Take any event or decision and map out its cascading effects. What happens first? What does that cause? What does that cause?

For example: "What if everyone worked remotely full-time?"

  • First order: less commuting
  • Second order: suburban real estate prices rise, urban commercial real estate drops
  • Third order: new business models emerge around suburban coworking, urban buildings get repurposed

This exercises systems thinking and causal reasoning, both critical components of creative problem solving. It trains your brain to think beyond the obvious first-order effects and anticipate non-linear consequences.

7. Daily Creative Warm-Ups

Athletes warm up before competing. Your creative brain works the same way. Spending five minutes on a quick creative exercise before you start work primes the neural networks associated with divergent thinking.

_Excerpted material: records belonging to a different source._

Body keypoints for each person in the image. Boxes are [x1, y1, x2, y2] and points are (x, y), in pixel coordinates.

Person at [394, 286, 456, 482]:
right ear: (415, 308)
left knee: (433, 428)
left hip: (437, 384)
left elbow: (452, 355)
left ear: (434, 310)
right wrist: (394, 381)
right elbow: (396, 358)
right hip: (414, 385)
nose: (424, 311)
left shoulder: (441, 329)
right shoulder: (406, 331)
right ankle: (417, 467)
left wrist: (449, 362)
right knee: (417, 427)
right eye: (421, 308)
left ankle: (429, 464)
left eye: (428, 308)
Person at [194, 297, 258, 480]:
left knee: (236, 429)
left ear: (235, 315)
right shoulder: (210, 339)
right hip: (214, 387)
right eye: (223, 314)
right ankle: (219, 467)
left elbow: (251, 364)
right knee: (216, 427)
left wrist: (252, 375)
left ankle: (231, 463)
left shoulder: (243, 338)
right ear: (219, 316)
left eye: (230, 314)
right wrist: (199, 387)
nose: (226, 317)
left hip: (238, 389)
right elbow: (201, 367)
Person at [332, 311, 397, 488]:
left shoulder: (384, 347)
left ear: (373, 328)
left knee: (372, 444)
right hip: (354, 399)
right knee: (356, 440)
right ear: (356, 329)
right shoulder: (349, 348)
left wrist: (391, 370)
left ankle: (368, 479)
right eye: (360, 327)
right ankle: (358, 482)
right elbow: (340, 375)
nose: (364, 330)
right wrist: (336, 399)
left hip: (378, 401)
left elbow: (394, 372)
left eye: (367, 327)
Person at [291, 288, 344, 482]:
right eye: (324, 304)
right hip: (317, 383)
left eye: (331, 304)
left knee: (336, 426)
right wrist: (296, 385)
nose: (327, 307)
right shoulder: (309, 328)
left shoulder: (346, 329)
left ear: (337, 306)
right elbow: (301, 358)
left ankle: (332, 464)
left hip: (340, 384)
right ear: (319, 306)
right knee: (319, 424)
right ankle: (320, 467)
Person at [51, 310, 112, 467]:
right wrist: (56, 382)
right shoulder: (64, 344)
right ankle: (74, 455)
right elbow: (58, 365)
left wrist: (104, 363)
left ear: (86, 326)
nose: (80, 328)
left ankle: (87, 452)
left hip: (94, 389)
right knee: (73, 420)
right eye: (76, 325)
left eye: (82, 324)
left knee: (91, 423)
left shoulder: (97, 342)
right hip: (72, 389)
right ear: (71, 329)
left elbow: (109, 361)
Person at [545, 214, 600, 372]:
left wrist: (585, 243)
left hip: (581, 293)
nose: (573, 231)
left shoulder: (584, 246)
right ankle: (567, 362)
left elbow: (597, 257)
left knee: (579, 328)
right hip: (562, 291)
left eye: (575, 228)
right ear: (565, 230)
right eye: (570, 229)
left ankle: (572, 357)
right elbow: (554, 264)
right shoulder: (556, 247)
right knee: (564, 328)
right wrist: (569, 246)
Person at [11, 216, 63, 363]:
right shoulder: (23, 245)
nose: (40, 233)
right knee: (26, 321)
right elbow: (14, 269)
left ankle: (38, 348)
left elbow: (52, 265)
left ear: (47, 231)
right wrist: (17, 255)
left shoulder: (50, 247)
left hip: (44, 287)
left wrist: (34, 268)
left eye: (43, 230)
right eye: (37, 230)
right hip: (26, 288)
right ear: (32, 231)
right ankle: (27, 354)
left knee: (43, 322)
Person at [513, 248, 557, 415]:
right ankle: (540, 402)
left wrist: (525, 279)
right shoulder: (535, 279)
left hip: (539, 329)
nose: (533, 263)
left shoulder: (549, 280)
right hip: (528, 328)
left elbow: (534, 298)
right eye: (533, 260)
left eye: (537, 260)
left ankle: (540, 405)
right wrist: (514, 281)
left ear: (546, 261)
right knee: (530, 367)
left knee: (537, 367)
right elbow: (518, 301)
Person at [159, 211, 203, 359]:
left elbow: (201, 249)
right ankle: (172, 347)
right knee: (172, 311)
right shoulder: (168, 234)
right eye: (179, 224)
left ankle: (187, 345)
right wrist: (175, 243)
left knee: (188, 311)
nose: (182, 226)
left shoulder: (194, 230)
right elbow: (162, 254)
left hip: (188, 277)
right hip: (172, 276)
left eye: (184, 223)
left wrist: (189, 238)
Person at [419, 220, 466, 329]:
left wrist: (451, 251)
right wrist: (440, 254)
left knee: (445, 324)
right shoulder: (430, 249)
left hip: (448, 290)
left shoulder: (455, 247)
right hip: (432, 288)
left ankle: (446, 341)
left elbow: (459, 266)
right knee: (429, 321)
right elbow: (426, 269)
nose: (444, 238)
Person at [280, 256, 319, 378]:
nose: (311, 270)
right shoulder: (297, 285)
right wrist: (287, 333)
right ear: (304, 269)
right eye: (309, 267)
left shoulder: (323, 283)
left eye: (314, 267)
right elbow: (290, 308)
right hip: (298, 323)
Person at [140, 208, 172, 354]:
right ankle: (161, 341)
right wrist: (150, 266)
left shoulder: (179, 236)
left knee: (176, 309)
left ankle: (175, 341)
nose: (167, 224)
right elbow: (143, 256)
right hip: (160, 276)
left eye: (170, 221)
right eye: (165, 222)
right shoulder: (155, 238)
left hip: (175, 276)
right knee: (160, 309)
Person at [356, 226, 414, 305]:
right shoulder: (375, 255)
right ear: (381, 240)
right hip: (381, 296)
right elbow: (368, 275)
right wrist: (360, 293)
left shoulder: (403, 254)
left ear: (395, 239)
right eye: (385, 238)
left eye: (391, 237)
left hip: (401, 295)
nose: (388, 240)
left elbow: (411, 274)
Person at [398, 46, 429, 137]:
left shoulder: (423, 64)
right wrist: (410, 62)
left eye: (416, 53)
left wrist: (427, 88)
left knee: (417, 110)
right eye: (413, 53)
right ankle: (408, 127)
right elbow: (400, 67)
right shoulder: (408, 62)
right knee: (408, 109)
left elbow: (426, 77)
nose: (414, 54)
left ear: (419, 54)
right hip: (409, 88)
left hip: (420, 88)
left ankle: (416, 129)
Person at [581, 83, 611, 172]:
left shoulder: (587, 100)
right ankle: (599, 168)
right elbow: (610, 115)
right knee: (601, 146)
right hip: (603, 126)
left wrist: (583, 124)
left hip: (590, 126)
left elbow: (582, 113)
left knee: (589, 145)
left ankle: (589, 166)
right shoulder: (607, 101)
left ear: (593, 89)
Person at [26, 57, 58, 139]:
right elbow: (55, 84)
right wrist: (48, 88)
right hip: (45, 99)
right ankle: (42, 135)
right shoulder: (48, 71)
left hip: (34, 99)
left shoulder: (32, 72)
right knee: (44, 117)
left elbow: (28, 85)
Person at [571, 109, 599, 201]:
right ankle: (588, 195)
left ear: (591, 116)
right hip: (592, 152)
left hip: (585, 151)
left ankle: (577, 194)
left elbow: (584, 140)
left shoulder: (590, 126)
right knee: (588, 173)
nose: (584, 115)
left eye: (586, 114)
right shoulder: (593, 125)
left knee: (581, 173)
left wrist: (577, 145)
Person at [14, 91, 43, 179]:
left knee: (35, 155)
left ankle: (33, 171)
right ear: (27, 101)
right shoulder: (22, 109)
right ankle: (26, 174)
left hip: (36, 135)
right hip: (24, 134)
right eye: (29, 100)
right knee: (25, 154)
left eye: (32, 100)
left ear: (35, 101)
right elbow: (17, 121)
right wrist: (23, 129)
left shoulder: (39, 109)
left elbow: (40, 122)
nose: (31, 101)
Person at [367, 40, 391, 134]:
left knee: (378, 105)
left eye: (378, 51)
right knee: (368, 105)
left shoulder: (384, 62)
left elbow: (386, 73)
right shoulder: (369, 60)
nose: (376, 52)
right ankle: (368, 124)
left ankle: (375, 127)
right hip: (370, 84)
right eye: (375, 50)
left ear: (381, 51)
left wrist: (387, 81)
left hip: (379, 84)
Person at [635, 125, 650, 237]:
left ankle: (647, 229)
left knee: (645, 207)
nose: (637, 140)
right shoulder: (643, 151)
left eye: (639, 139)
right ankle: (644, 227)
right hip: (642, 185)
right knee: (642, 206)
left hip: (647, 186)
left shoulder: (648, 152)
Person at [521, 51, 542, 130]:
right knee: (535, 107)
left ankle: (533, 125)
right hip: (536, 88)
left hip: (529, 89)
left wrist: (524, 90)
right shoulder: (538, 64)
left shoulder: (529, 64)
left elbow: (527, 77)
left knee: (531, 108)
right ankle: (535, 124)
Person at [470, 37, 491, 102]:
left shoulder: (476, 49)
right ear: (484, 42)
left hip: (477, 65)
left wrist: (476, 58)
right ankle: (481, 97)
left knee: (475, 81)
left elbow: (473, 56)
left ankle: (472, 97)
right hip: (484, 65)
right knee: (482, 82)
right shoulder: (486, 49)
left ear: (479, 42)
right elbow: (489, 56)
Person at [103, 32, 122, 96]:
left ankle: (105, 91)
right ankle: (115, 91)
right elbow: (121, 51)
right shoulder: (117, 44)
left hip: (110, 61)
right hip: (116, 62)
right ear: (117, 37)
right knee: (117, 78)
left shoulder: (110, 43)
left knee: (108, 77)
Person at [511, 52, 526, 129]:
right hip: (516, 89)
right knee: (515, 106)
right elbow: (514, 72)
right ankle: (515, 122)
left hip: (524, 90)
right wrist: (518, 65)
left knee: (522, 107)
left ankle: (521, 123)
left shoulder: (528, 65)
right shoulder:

Research on creative incubation shows that even brief engagement with creative tasks activates associative processing that persists after the exercise ends. You'll notice better ideas in your actual work, not just during the exercise itself.

The most effective warm-ups combine novelty with mild time pressure. A timed alternative-uses task or a set of word-connection puzzles works well.

Making It a Practice

The research is clear: sporadic creative exercise produces sporadic results. Consistent daily practice, even just five to ten minutes, produces compounding gains in creative fluency, originality, and flexibility.

Track your performance over time. Notice which exercises feel hardest for you. Those are the ones building the most new capability.

Creative thinking isn't about waiting for inspiration. It's about building the cognitive infrastructure that makes insight more likely. The exercises above give you the tools. The results come from showing up and doing the reps.